• INSTRUCTIONS
1) Please summarize the album review below in two sentences.
2) According to the album review below, what two things inspired Rhythm and Repose?
═════ SELECTED TEXT ═════
The first solo outing from Frames leader and Swell Season co-conspirator Glenn Hansard doubles down on the prolific Irish singer/songwriter's penchant for crafting soulful, slow burn ballads that ache like the sliced-open underbelly of a terminally swollen rain cloud.
Inspired by a year-and-a-half stint as a denizen of New York City, as well as his breakup with Swell Season partner Markéta Irglová, the 11-track Rhythm and Repose is as lonely and pained as the face that graces its cover.
Hansard's wounded Cat Stevens-esque cadence serves as an excellent bad news delivery system, especially on the sparse piano- and string-laden "The Storm, It's Coming" and the tense, brooding opener "You Will Become," but even the upbeat "Love Don't Leave Me Waiting," with its mid-'70s, blue-eyed soul shuffle and shimmery, Spanish guitar noodling, feels rooted in sleepless, pre-dawn anxiety.
There are moments ("High Hope," "Bird of Sorrow") on Rhythm and Repose where Hansard uses the confessional singer/songwriter trope as a front for a much more primal process, allowing songs the room to smoke and sizzle before tossing in the gas can in a fit of explosive melodrama that suggests some of the finer moments from the Frames, but overall, it's a pretty somber affair, conjuring up images of humid, ashtray-filled midnights spent gazing out of a tenth story window, contemplating whether or not the fall would kill or just cripple you.
═════ EXTRACTED MATERIAL ═════
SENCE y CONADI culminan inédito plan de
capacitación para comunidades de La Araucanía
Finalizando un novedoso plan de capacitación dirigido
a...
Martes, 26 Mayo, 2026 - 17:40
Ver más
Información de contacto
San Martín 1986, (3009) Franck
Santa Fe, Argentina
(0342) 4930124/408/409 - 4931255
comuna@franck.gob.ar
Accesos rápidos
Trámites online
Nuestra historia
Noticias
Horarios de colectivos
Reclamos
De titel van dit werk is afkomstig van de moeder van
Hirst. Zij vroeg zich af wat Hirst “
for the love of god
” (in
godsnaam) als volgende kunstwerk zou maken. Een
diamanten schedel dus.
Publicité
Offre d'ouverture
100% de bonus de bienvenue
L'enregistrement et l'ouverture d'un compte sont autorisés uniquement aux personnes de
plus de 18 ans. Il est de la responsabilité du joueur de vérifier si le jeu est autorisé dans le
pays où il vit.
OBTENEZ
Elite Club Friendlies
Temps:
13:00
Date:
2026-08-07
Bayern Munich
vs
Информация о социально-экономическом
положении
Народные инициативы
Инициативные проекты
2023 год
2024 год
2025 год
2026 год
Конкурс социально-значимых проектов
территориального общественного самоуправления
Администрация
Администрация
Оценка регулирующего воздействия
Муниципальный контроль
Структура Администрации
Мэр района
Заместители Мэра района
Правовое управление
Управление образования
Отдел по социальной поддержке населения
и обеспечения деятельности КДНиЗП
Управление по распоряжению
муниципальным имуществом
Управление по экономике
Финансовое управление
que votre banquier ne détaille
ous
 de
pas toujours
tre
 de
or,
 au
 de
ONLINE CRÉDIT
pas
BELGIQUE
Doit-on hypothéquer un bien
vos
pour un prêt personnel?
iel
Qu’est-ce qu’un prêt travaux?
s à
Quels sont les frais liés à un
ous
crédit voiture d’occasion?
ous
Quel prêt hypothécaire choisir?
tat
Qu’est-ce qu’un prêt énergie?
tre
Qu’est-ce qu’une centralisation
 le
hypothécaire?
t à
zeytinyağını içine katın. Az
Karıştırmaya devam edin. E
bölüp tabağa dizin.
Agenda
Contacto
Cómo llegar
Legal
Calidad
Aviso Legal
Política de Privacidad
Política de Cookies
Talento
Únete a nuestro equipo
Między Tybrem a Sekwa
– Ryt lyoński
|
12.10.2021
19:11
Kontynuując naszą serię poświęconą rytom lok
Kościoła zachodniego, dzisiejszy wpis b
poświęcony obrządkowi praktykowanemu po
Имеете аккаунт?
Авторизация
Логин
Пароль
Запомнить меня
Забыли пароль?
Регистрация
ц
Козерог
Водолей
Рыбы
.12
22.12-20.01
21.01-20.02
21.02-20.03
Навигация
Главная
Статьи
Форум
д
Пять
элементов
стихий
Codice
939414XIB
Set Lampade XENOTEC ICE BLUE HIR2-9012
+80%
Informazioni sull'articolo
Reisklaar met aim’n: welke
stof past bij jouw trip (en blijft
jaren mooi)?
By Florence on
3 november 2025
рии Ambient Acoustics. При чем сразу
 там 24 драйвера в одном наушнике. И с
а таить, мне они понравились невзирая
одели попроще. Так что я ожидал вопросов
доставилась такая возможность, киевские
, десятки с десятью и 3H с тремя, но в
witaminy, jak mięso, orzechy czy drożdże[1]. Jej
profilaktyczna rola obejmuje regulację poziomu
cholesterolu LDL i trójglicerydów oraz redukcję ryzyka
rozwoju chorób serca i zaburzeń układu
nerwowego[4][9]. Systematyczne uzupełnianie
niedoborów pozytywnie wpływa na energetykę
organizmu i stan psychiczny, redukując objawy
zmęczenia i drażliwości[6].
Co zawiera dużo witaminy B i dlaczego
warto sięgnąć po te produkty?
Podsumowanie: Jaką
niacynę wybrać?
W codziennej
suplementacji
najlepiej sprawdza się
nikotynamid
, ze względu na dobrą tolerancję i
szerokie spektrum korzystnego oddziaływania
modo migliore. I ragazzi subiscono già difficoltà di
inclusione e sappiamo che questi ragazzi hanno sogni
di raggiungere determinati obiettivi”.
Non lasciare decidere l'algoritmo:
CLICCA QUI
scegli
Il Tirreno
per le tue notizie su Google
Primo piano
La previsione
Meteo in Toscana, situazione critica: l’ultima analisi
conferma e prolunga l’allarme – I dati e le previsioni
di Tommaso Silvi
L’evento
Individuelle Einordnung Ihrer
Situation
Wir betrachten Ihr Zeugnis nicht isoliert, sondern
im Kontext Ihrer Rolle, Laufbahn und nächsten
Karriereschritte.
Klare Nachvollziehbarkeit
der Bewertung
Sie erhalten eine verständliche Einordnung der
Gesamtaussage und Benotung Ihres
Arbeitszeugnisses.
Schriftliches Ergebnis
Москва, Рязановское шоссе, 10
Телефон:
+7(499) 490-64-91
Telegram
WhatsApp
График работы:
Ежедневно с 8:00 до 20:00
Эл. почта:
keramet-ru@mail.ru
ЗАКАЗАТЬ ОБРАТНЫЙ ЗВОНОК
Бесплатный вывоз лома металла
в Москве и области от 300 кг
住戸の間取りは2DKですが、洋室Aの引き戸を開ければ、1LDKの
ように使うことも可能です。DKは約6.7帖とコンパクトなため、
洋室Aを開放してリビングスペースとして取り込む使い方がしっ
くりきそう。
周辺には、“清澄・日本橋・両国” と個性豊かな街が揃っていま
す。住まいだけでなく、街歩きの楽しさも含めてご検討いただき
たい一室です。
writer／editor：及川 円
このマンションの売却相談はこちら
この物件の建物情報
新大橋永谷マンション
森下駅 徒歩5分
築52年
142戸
═════
• ANSWERS BY ITEM
1) Glenn Hansard's first solo album, Rhythm and Repose, is an 11-track collection of slow, soulful ballads shaped by his year and a half in New York City and his breakup with Markéta Irglová. Even its upbeat songs feel anxious, and apart from a few explosive moments that recall the Frames, the album is a somber affair overall.

2) Hansard's year and a half living in New York City and his breakup with Swell Season partner Markéta Irglová.